MRU scholars and students help conceptualize the border
Slippery concept gains traction with cross-disciplinary and trans-continental studies
Over the past three years members of Mount Royal University’s Faculty of Arts have been making their mark on the global map as members of the Leverhulme-Trust’s Culture, Canada and the U.S Border (CCUSB) studies network, an international research network dedicated to studying cultural representation, production and exchange on and around the Canada-US border.
Professors Kelly Hewson and Lee Easton, both film studies instructors from the Department of English, helped organize the CCUSB network, and have so far attended three international conferences to discuss the Canada and U.S. border in terms of everything from surveillance and securitisation to indigeneity.
In 2011 Hewson and Easton saw a call for proposals for a conference focused on the question of representation and the Canada-US border.
“We knew that was exactly where we needed to go. I guess we were hailed, as we sometimes say in cultural studies,” said Easton.
After jointly presenting a paper based on their observations of Canadian students viewing American film products at the conference, which took place at the University of Kent, a “hotbed of border studies,” said Hewson, the pair were asked to assist in creating a network.
Mount Royal then joined forces with the University of Kent, the University of Nottingham, the University of Buffalo and Algoma University, and the CCUSB project was kick-started with a $50,000 grant from the Leverhulme Trust, one of the largest multi-disciplinary providers of research funding in the U.K.
“We are working with student learning and trying to render visible things that are made invisible,” said Hewson.
In addition to the conferences, three more workshops have been held in various locations, the most recent being organized by Hewson and taking place in September, 2014 in Calgary at Loft 112. Attendees, which included MRU students, took a close look at the concept of aesthetics and the border.
“The atmosphere was open and honest, and the discussion was lively,” said Hewson.
Speakers included visual artist, Dylan Miner, who spoke of indigenous movements against settler-colonial borders, and the ground-breaking cultural anthropologist, Audra Simpson who spoke of the genderized and politicized life of Chief Theresa Spence.
“This is an emerging field and it has MRU’s name all over it.
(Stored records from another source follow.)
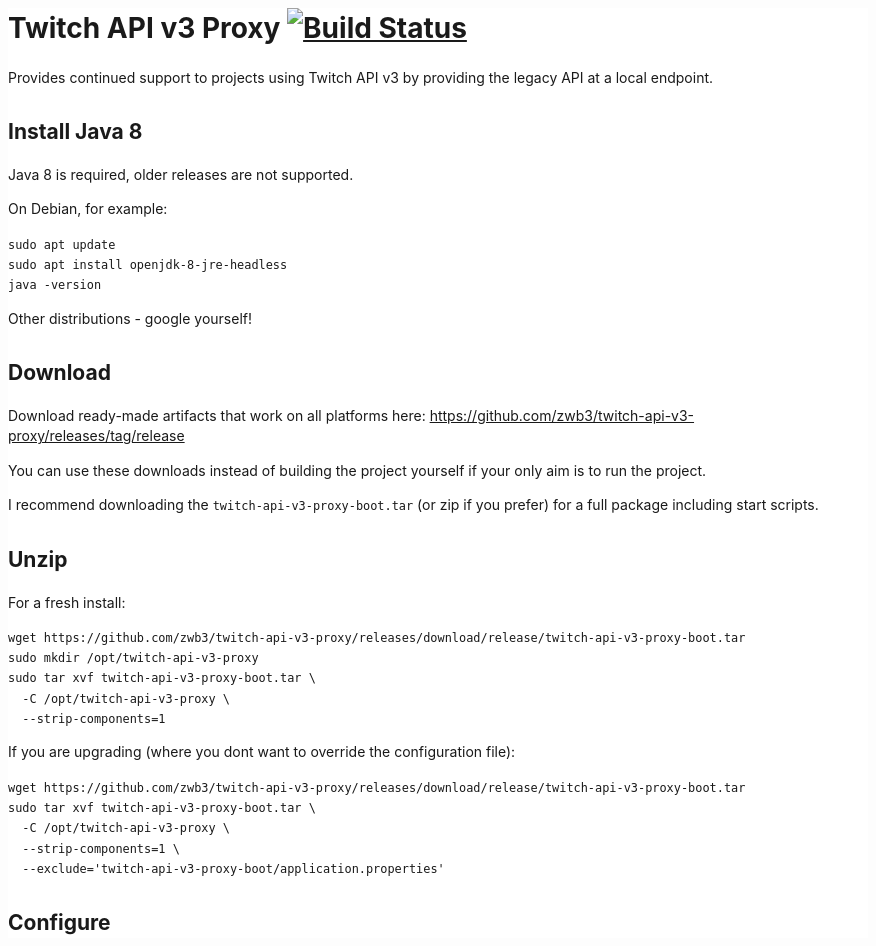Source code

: # Twitch API v3 Proxy [![Build Status](https://travis-ci.org/zwb3/twitch-api-v3-proxy.svg?branch=master)](https://travis-ci.org/zwb3/twitch-api-v3-proxy)

Provides continued support to projects using Twitch API v3 by providing the legacy API
at a local endpoint.

## Install Java 8

Java 8 is required, older releases are not supported.

On Debian, for example:

    sudo apt update
    sudo apt install openjdk-8-jre-headless
    java -version

Other distributions - google yourself!

## Download

Download ready-made artifacts that work on all platforms here:
https://github.com/zwb3/twitch-api-v3-proxy/releases/tag/release

You can use these downloads instead of building the project
yourself if your only aim is to run the project.

I recommend downloading the `twitch-api-v3-proxy-boot.tar`
(or zip if you prefer) for a full package including
start scripts.

## Unzip

For a fresh install:

    wget https://github.com/zwb3/twitch-api-v3-proxy/releases/download/release/twitch-api-v3-proxy-boot.tar
    sudo mkdir /opt/twitch-api-v3-proxy
    sudo tar xvf twitch-api-v3-proxy-boot.tar \
      -C /opt/twitch-api-v3-proxy \
      --strip-components=1

If you are upgrading (where you dont want to override the configuration file):

    wget https://github.com/zwb3/twitch-api-v3-proxy/releases/download/release/twitch-api-v3-proxy-boot.tar
    sudo tar xvf twitch-api-v3-proxy-boot.tar \
      -C /opt/twitch-api-v3-proxy \
      --strip-components=1 \
      --exclude='twitch-api-v3-proxy-boot/application.properties'

## Configure
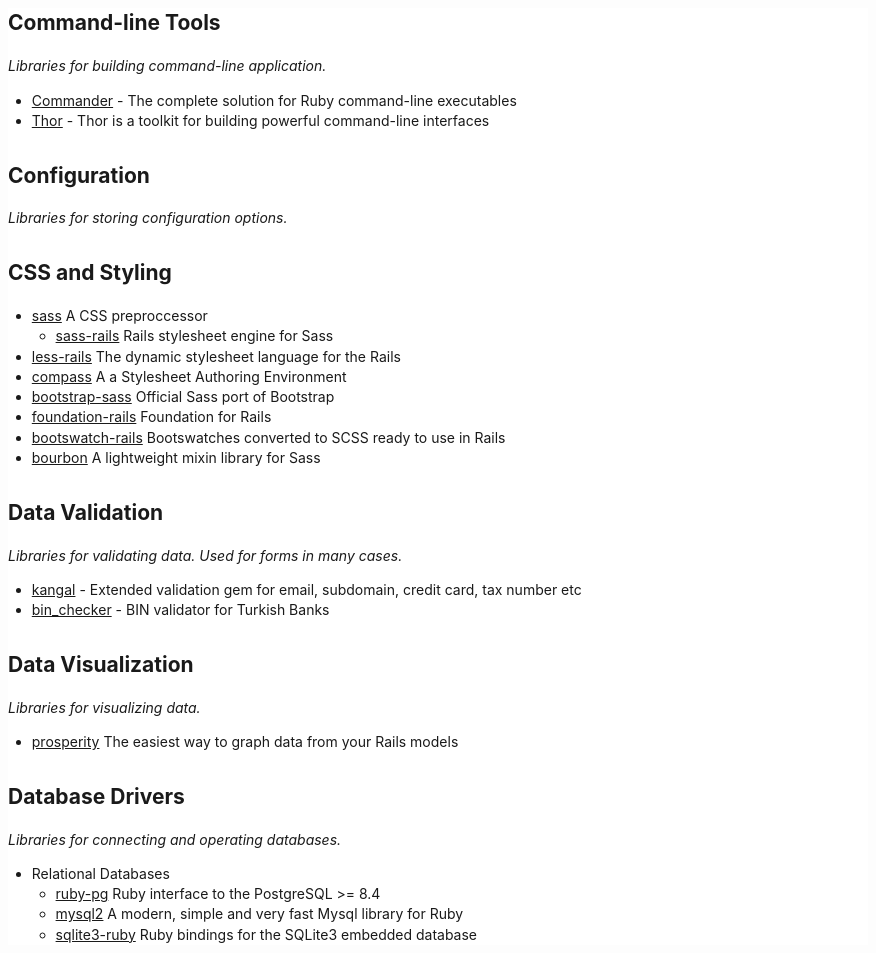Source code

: ## Command-line Tools

*Libraries for building command-line application.*

  * [Commander](http://visionmedia.github.io/commander/) - The complete solution for Ruby command-line executables
  * [Thor](https://github.com/erikhuda/thor) - Thor is a toolkit for building powerful command-line interfaces

## Configuration

*Libraries for storing configuration options.*

## CSS and Styling

  * [sass](https://github.com/sass/sass) A CSS preproccessor
    * [sass-rails](https://github.com/rails/sass-rails) Rails stylesheet engine for Sass
  * [less-rails](https://github.com/metaskills/less-rails) The dynamic stylesheet language for the Rails
  * [compass](https://github.com/Compass/compass) A a Stylesheet Authoring Environment
  * [bootstrap-sass](https://github.com/twbs/bootstrap-sass) Official Sass port of Bootstrap
  * [foundation-rails](https://github.com/zurb/foundation-rails) Foundation for Rails
  * [bootswatch-rails](https://github.com/maxim/bootswatch-rails) Bootswatches converted to SCSS ready to use in Rails
  * [bourbon](https://github.com/thoughtbot/bourbon) A lightweight mixin library for Sass

## Data Validation

*Libraries for validating data. Used for forms in many cases.*

  * [kangal](https://github.com/lab2023/kangal) - Extended validation gem for email, subdomain, credit card, tax number etc
  * [bin_checker](https://github.com/lab2023/bin_checker) - BIN validator for Turkish Banks

## Data Visualization

*Libraries for visualizing data.*

  * [prosperity](https://github.com/smathieu/prosperity) The easiest way to graph data from your Rails models

## Database Drivers

*Libraries for connecting and operating databases.*

  * Relational Databases
    * [ruby-pg](https://bitbucket.org/ged/ruby-pg) Ruby interface to the PostgreSQL >= 8.4
    * [mysql2](https://github.com/brianmario/mysql2) A modern, simple and very fast Mysql library for Ruby
    * [sqlite3-ruby](https://github.com/sparklemotion/sqlite3-ruby) Ruby bindings for the SQLite3 embedded database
It’s an international field fulfilling a niche in scholarship that has been overlooked, and MRU has been tagged as a sponsor,” said Hewson.
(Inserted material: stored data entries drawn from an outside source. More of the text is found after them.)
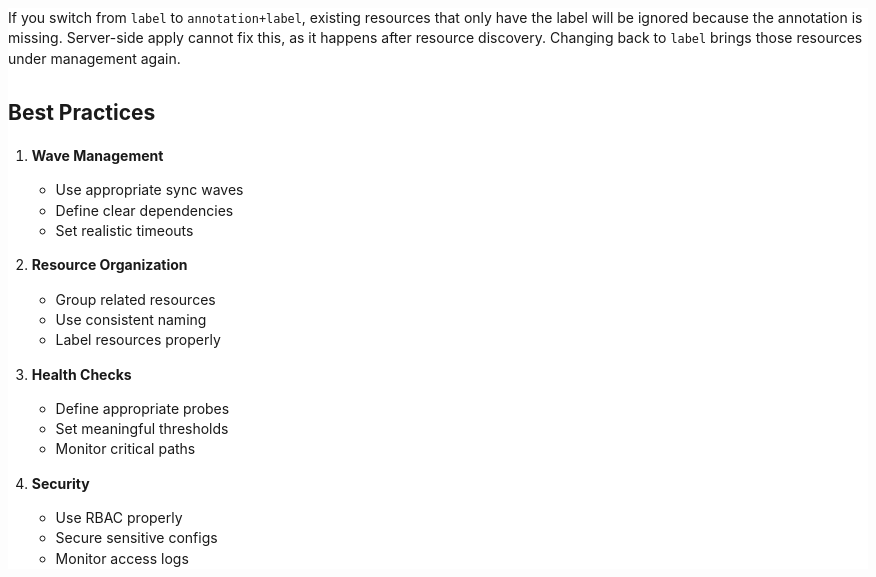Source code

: If you switch from `label` to `annotation+label`, existing resources that only
have the label will be ignored because the annotation is missing. Server-side
apply cannot fix this, as it happens after resource discovery. Changing back to
`label` brings those resources under management again.

## Best Practices

1. **Wave Management**
   - Use appropriate sync waves
   - Define clear dependencies
   - Set realistic timeouts

2. **Resource Organization**
   - Group related resources
   - Use consistent naming
   - Label resources properly

3. **Health Checks**
   - Define appropriate probes
   - Set meaningful thresholds
   - Monitor critical paths

4. **Security**
   - Use RBAC properly
   - Secure sensitive configs
   - Monitor access logs
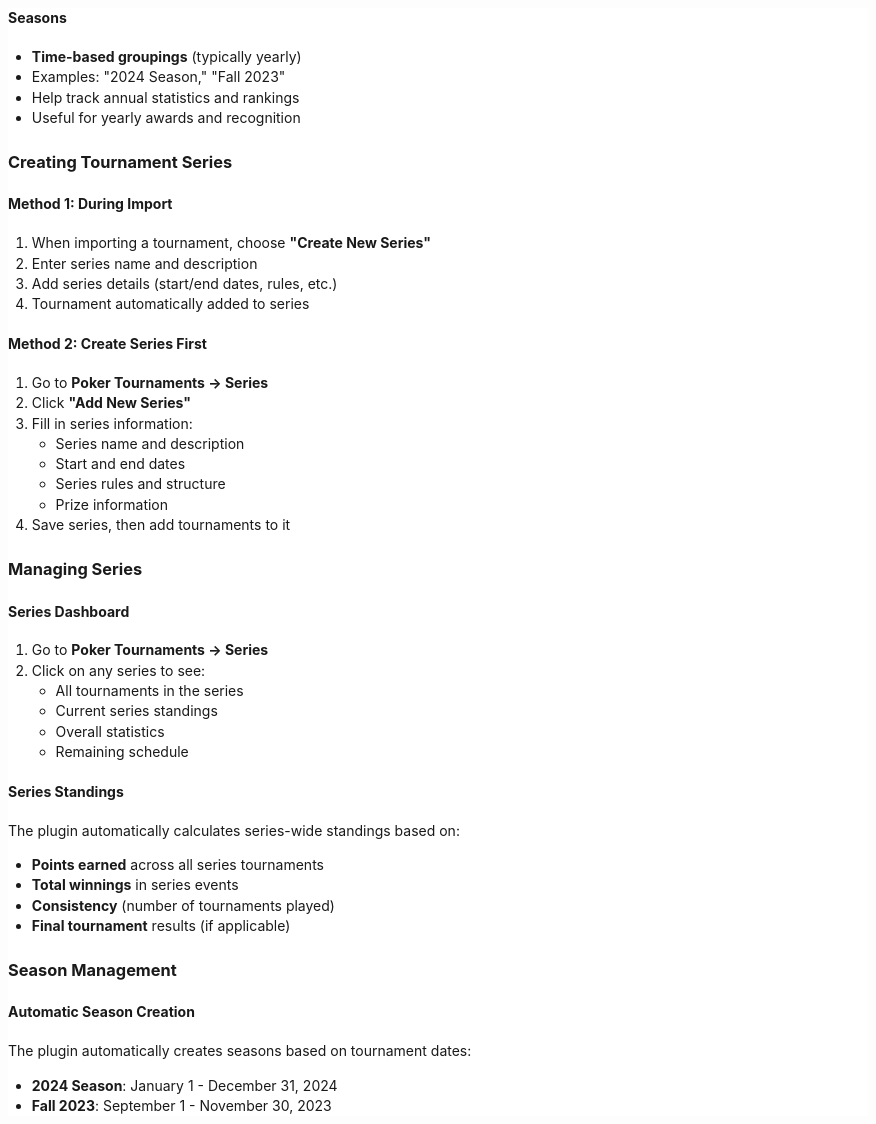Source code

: #### Seasons
- **Time-based groupings** (typically yearly)
- Examples: "2024 Season," "Fall 2023"
- Help track annual statistics and rankings
- Useful for yearly awards and recognition

### Creating Tournament Series

#### Method 1: During Import

1. When importing a tournament, choose **"Create New Series"**
2. Enter series name and description
3. Add series details (start/end dates, rules, etc.)
4. Tournament automatically added to series

#### Method 2: Create Series First

1. Go to **Poker Tournaments → Series**
2. Click **"Add New Series"**
3. Fill in series information:
   - Series name and description
   - Start and end dates
   - Series rules and structure
   - Prize information
4. Save series, then add tournaments to it

### Managing Series

#### Series Dashboard

1. Go to **Poker Tournaments → Series**
2. Click on any series to see:
   - All tournaments in the series
   - Current series standings
   - Overall statistics
   - Remaining schedule

#### Series Standings

The plugin automatically calculates series-wide standings based on:
- **Points earned** across all series tournaments
- **Total winnings** in series events
- **Consistency** (number of tournaments played)
- **Final tournament** results (if applicable)

### Season Management

#### Automatic Season Creation

The plugin automatically creates seasons based on tournament dates:
- **2024 Season**: January 1 - December 31, 2024
- **Fall 2023**: September 1 - November 30, 2023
Next up on the border studies agenda is a two-day symposium to be held in Paris entitled Theorising the Canada-U.S. Border in May, 2015.
The CCUSB includes representatives from several fields of study, which has resulted in collaboration providing perspectives from all angles.
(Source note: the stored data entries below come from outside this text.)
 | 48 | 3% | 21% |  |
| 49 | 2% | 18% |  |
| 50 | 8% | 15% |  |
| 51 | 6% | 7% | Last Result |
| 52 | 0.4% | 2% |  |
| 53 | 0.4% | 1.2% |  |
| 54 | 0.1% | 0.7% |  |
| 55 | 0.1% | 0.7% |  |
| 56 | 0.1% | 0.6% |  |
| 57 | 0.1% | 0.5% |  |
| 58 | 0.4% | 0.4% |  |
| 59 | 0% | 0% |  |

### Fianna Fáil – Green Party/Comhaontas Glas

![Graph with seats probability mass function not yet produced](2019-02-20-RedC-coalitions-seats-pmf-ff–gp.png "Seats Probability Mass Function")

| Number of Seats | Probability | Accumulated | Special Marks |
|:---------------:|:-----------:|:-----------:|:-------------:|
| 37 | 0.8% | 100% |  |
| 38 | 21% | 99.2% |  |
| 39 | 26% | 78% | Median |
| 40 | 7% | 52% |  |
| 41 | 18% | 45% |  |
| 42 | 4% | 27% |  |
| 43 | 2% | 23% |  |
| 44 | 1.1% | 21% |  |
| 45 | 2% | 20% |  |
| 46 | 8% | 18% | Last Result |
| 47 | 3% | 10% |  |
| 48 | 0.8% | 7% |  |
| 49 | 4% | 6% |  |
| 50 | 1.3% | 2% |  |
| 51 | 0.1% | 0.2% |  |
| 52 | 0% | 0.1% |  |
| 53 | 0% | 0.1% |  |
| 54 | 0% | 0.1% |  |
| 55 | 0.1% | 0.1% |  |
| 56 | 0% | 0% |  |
"The project itself is breaking down borders between research disciplines," said Hewson. “To be able to look at a subject and view it through so many lenses, such as how social geographers look at the border or how historians look at the border, I find it fascinating. There’s a real community involved."
Hewson says those on the literary side of things, such as herself and Easton, look for texts that can harden the border, or challenge, unsettle, or completely ignore it.
“There are all kinds of academics who think that there’s something problematic about these national formations, and that the thing to do is look at this literature from a hemispheric perspective,” said Hewson. “Bounded categorizes of study are being unbounded, unbordered, and are now being called hemispheric studies.”
A number of resources have been created through the CCUSB already, including an anthology entitled Parallel Encounters: Culture at the Canada-US Border (2012) and a special journal called Borderland Studies. Students have also been creating resources in their fourth-year Film Studies courses that can serve as a potential pool those who want to teach to draw upon, said Hewson.
MRU students are being encouraged to apply to attend the Paris conference.
“The things the students are bringing to the table are wonderful too. They come to the borderlands with an array of viewpoints,” said Hewson. “I think there’s something kind of exciting … and slippery … because it’s new and you’re trying to hang on.”
Easton adds that they hope the discussion will help connect and engage students in classes.
“On another level, our research encourages us, our students and ideally those outside the University to engage with the important questions about how mainstream Canadians use the border to bracket off some of the difficult aspects of Canadian history and even current situations,” said Easton. “We hope to help shape that future to ensure MRU and the Department of English are seen as leaders in this field.”